Eye For Film >> Movies >> The Best Years Of A Life (2019) Film Review
The Best Years Of A Life
Reviewed by: Richard Mowe
It must be an opportunity that is unique in the annals of cinema: to revisit the same characters with the same actors 53 years after the original film cemented their careers. We are, of course, talking about Jean-Louis Trintignant, Anouk Aimée and director Claude Lelouch who won an Oscar for A Man And A Woman (Un Homme Et Une Femme) all those decades ago.
It was an obviously tempting and perhaps rather risky undertaking that actually pays off as Trintignant and Aimée, both now in their 80s, reprise their roles as lovers brought together again despite the forces in the original narrative that had prised them apart.
No doubt about it, the film is unashamedly sentimental and, at times, stretching credulity but it is also touching and tender, which is more than can be said for the last Lelouch reprise of his signature film with an inferior sequel A Man and a Woman: 20 Years Later, from 1986.
This time he is in full control of his characters, with Trintignant’s dashing racing driving Jean-Louis Duroc a pale shadow of his former self - residing in a care home because of encroaching dementia, a figure confused and living with his memories. Aimée’s character of Anne Gaultier, however, is faring well and running a small shop in a Normandy town with grown-up children and grandchildren keeping an eye on her.
The pair meet up again at the bidding of Jean-Louis’s son Antoine (played by Antoine Sire, who appeared as a child first time around) who thinks that such an encounter will be good for his father’s wellbeing. At first, his dad doesn’t recognise Anne but then the memories start to come flooding back and they spend many hours in conversation. Here, Lelouch melds scenes from his original film (which was ground-breaking in its free-spirited camera movements and the use of monochrome and colour) with the present.

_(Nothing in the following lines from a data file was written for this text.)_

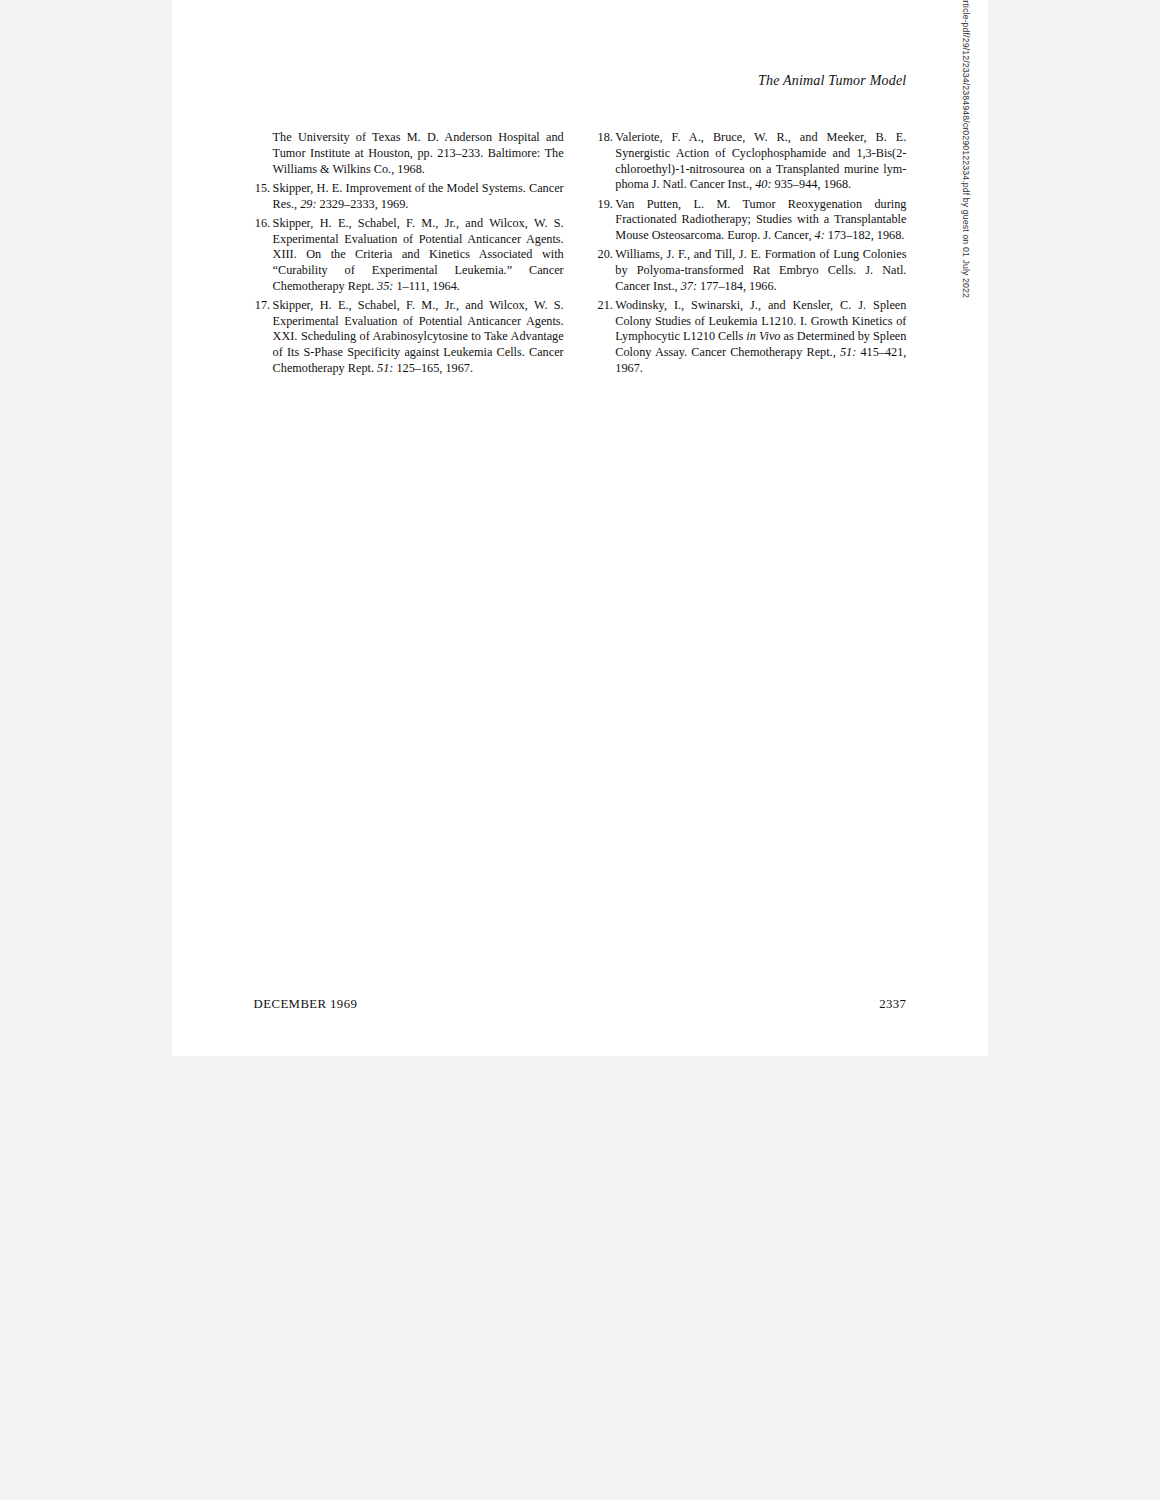The Animal Tumor Model
The University of Texas M. D. Anderson Hospital and Tumor Institute at Houston, pp. 213–233. Baltimore: The Williams & Wilkins Co., 1968.
15 Skipper, H. E. Improvement of the Model Systems. Cancer Res., 29: 2329–2333, 1969.
16 Skipper, H. E., Schabel, F. M., Jr., and Wilcox, W. S. Experimental Evaluation of Potential Anticancer Agents. XIII. On the Criteria and Kinetics Associated with “Curability of Experimental Leukemia.” Cancer Chemotherapy Rept. 35: 1–111, 1964.
17 Skipper, H. E., Schabel, F. M., Jr., and Wilcox, W. S. Experimental Evaluation of Potential Anticancer Agents. XXI. Scheduling of Arabinosylcytosine to Take Advantage of Its S-Phase Specificity against Leukemia Cells. Cancer Chemotherapy Rept. 51: 125–165, 1967.
18 Valeriote, F. A., Bruce, W. R., and Meeker, B. E. Synergistic Action of Cyclophosphamide and 1,3-Bis(2-chloroethyl)-1-nitrosourea on a Transplanted murine lymphoma J. Natl. Cancer Inst., 40: 935–944, 1968.
19 Van Putten, L. M. Tumor Reoxygenation during Fractionated Radiotherapy; Studies with a Transplantable Mouse Osteosarcoma. Europ. J. Cancer, 4: 173–182, 1968.
20 Williams, J. F., and Till, J. E. Formation of Lung Colonies by Polyoma-transformed Rat Embryo Cells. J. Natl. Cancer Inst., 37: 177–184, 1966.
21 Wodinsky, I., Swinarski, J., and Kensler, C. J. Spleen Colony Studies of Leukemia L1210. I. Growth Kinetics of Lymphocytic L1210 Cells in Vivo as Determined by Spleen Colony Assay. Cancer Chemotherapy Rept., 51: 415–421, 1967.
Downloaded from http://aacrjournals.org/cancerres/article-pdf/29/12/2334/2384948/cr0290122334.pdf by guest on 01 July 2022
DECEMBER 1969 2337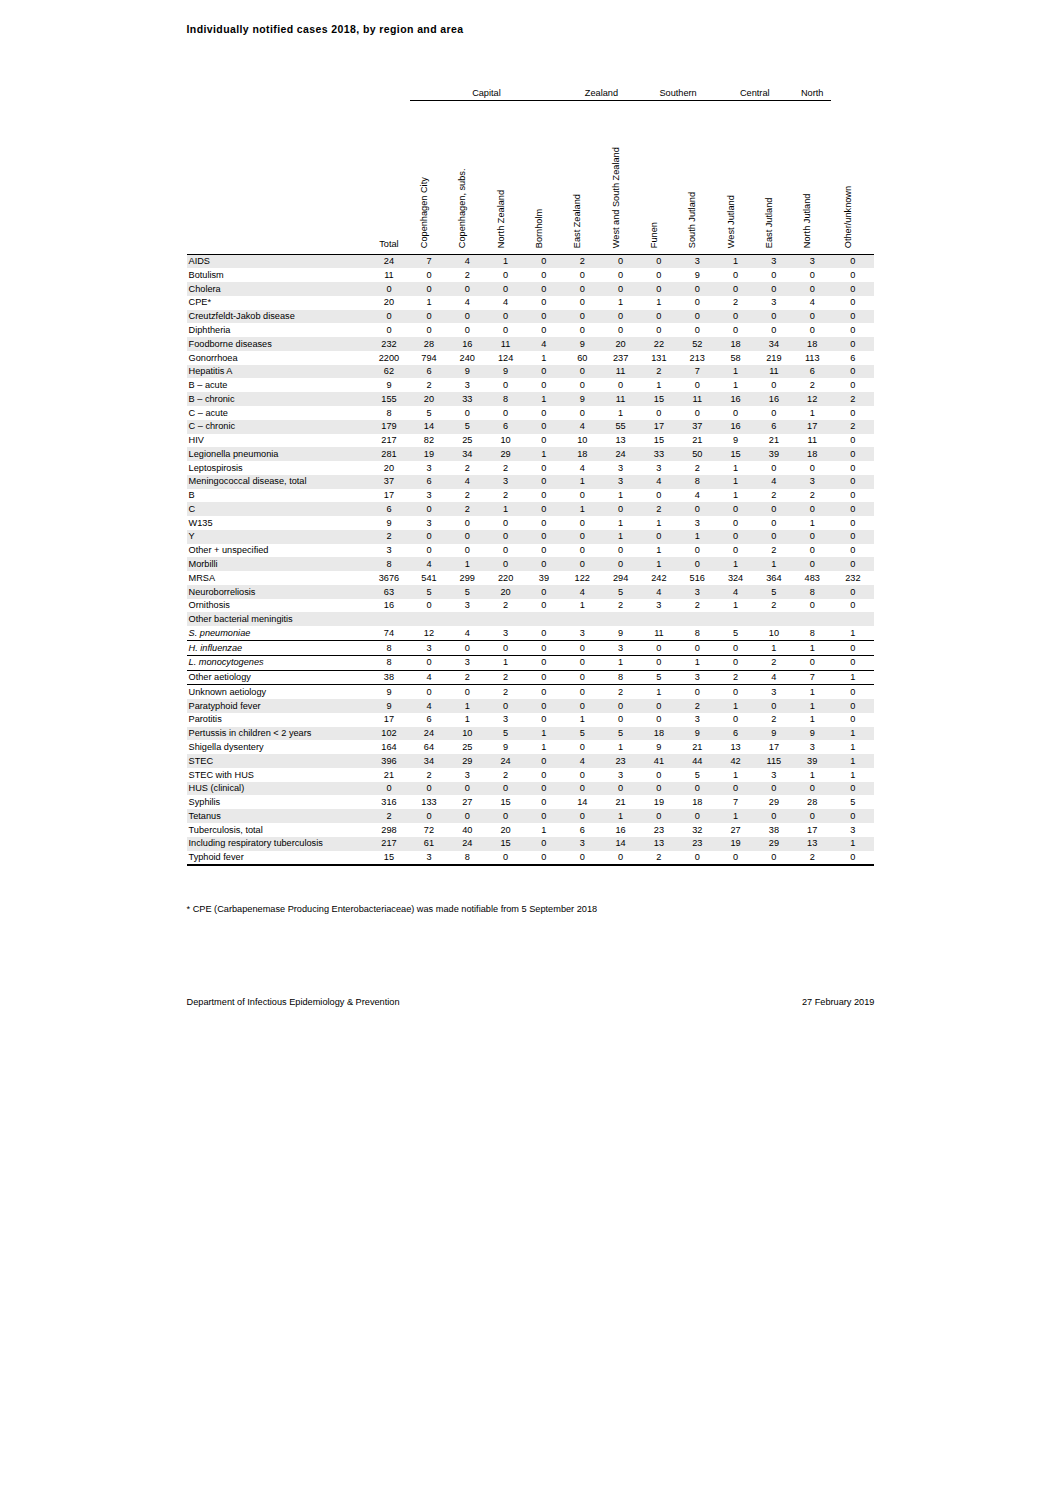Individually notified cases 2018, by region and area
| | | Capital | Zealand | Southern | Central | North | |
| --- | --- | --- | --- | --- | --- | --- | --- |
| | Total | Copenhagen City | Copenhagen, subs. | North Zealand | Bornholm | East Zealand | West and South Zealand | Funen | South Jutland | West Jutland | East Jutland | North Jutland | Other/unknown |
| AIDS | 24 | 7 | 4 | 1 | 0 | 2 | 0 | 0 | 3 | 1 | 3 | 3 | 0 |
| Botulism | 11 | 0 | 2 | 0 | 0 | 0 | 0 | 0 | 9 | 0 | 0 | 0 | 0 |
| Cholera | 0 | 0 | 0 | 0 | 0 | 0 | 0 | 0 | 0 | 0 | 0 | 0 | 0 |
| CPE* | 20 | 1 | 4 | 4 | 0 | 0 | 1 | 1 | 0 | 2 | 3 | 4 | 0 |
| Creutzfeldt-Jakob disease | 0 | 0 | 0 | 0 | 0 | 0 | 0 | 0 | 0 | 0 | 0 | 0 | 0 |
| Diphtheria | 0 | 0 | 0 | 0 | 0 | 0 | 0 | 0 | 0 | 0 | 0 | 0 | 0 |
| Foodborne diseases | 232 | 28 | 16 | 11 | 4 | 9 | 20 | 22 | 52 | 18 | 34 | 18 | 0 |
| Gonorrhoea | 2200 | 794 | 240 | 124 | 1 | 60 | 237 | 131 | 213 | 58 | 219 | 113 | 6 |
| Hepatitis A | 62 | 6 | 9 | 9 | 0 | 0 | 11 | 2 | 7 | 1 | 11 | 6 | 0 |
| B – acute | 9 | 2 | 3 | 0 | 0 | 0 | 0 | 1 | 0 | 1 | 0 | 2 | 0 |
| B – chronic | 155 | 20 | 33 | 8 | 1 | 9 | 11 | 15 | 11 | 16 | 16 | 12 | 2 |
| C – acute | 8 | 5 | 0 | 0 | 0 | 0 | 1 | 0 | 0 | 0 | 0 | 1 | 0 |
| C – chronic | 179 | 14 | 5 | 6 | 0 | 4 | 55 | 17 | 37 | 16 | 6 | 17 | 2 |
| HIV | 217 | 82 | 25 | 10 | 0 | 10 | 13 | 15 | 21 | 9 | 21 | 11 | 0 |
| Legionella pneumonia | 281 | 19 | 34 | 29 | 1 | 18 | 24 | 33 | 50 | 15 | 39 | 18 | 0 |
| Leptospirosis | 20 | 3 | 2 | 2 | 0 | 4 | 3 | 3 | 2 | 1 | 0 | 0 | 0 |
| Meningococcal disease, total | 37 | 6 | 4 | 3 | 0 | 1 | 3 | 4 | 8 | 1 | 4 | 3 | 0 |
| B | 17 | 3 | 2 | 2 | 0 | 0 | 1 | 0 | 4 | 1 | 2 | 2 | 0 |
| C | 6 | 0 | 2 | 1 | 0 | 1 | 0 | 2 | 0 | 0 | 0 | 0 | 0 |
| W135 | 9 | 3 | 0 | 0 | 0 | 0 | 1 | 1 | 3 | 0 | 0 | 1 | 0 |
| Y | 2 | 0 | 0 | 0 | 0 | 0 | 1 | 0 | 1 | 0 | 0 | 0 | 0 |
| Other + unspecified | 3 | 0 | 0 | 0 | 0 | 0 | 0 | 1 | 0 | 0 | 2 | 0 | 0 |
| Morbilli | 8 | 4 | 1 | 0 | 0 | 0 | 0 | 1 | 0 | 1 | 1 | 0 | 0 |
| MRSA | 3676 | 541 | 299 | 220 | 39 | 122 | 294 | 242 | 516 | 324 | 364 | 483 | 232 |
| Neuroborreliosis | 63 | 5 | 5 | 20 | 0 | 4 | 5 | 4 | 3 | 4 | 5 | 8 | 0 |
| Ornithosis | 16 | 0 | 3 | 2 | 0 | 1 | 2 | 3 | 2 | 1 | 2 | 0 | 0 |
| Other bacterial meningitis | | | | | | | | | | | | | |
| S. pneumoniae | 74 | 12 | 4 | 3 | 0 | 3 | 9 | 11 | 8 | 5 | 10 | 8 | 1 |
| H. influenzae | 8 | 3 | 0 | 0 | 0 | 0 | 3 | 0 | 0 | 0 | 1 | 1 | 0 |
| L. monocytogenes | 8 | 0 | 3 | 1 | 0 | 0 | 1 | 0 | 1 | 0 | 2 | 0 | 0 |
| Other aetiology | 38 | 4 | 2 | 2 | 0 | 0 | 8 | 5 | 3 | 2 | 4 | 7 | 1 |
| Unknown aetiology | 9 | 0 | 0 | 2 | 0 | 0 | 2 | 1 | 0 | 0 | 3 | 1 | 0 |
| Paratyphoid fever | 9 | 4 | 1 | 0 | 0 | 0 | 0 | 0 | 2 | 1 | 0 | 1 | 0 |
| Parotitis | 17 | 6 | 1 | 3 | 0 | 1 | 0 | 0 | 3 | 0 | 2 | 1 | 0 |
| Pertussis in children < 2 years | 102 | 24 | 10 | 5 | 1 | 5 | 5 | 18 | 9 | 6 | 9 | 9 | 1 |
| Shigella dysentery | 164 | 64 | 25 | 9 | 1 | 0 | 1 | 9 | 21 | 13 | 17 | 3 | 1 |
| STEC | 396 | 34 | 29 | 24 | 0 | 4 | 23 | 41 | 44 | 42 | 115 | 39 | 1 |
| STEC with HUS | 21 | 2 | 3 | 2 | 0 | 0 | 3 | 0 | 5 | 1 | 3 | 1 | 1 |
| HUS (clinical) | 0 | 0 | 0 | 0 | 0 | 0 | 0 | 0 | 0 | 0 | 0 | 0 | 0 |
| Syphilis | 316 | 133 | 27 | 15 | 0 | 14 | 21 | 19 | 18 | 7 | 29 | 28 | 5 |
| Tetanus | 2 | 0 | 0 | 0 | 0 | 0 | 1 | 0 | 0 | 1 | 0 | 0 | 0 |
| Tuberculosis, total | 298 | 72 | 40 | 20 | 1 | 6 | 16 | 23 | 32 | 27 | 38 | 17 | 3 |
| Including respiratory tuberculosis | 217 | 61 | 24 | 15 | 0 | 3 | 14 | 13 | 23 | 19 | 29 | 13 | 1 |
| Typhoid fever | 15 | 3 | 8 | 0 | 0 | 0 | 0 | 2 | 0 | 0 | 0 | 2 | 0 |
* CPE (Carbapenemase Producing Enterobacteriaceae) was made notifiable from 5 September 2018
Department of Infectious Epidemiology & Prevention
27 February 2019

He also mixes in, at one stage, a car speeding through the streets of Paris (a cult Lelouch short film derived from the director’s love of cars) with images from both films, which has a poetic quality.
Dreams, memories and reality all intermingle to rather intoxicating effect with the two actors and their history together exerting a powerful and emotional sway as thoughts of mortality and fate come in to play.
What could have been trite and overly contrived achieves a more significant dimension, all wrapped in a melodious score that has Francis Lai’s infectious original score in mind, but also boasts additional music from Calogero.
At one point Anne suggests that “All love stories end badly … they only end well in the movies” which probably is why Lelouch has remained a filmmaker par excellence in dealing with the human condition in all its glories and disappointments.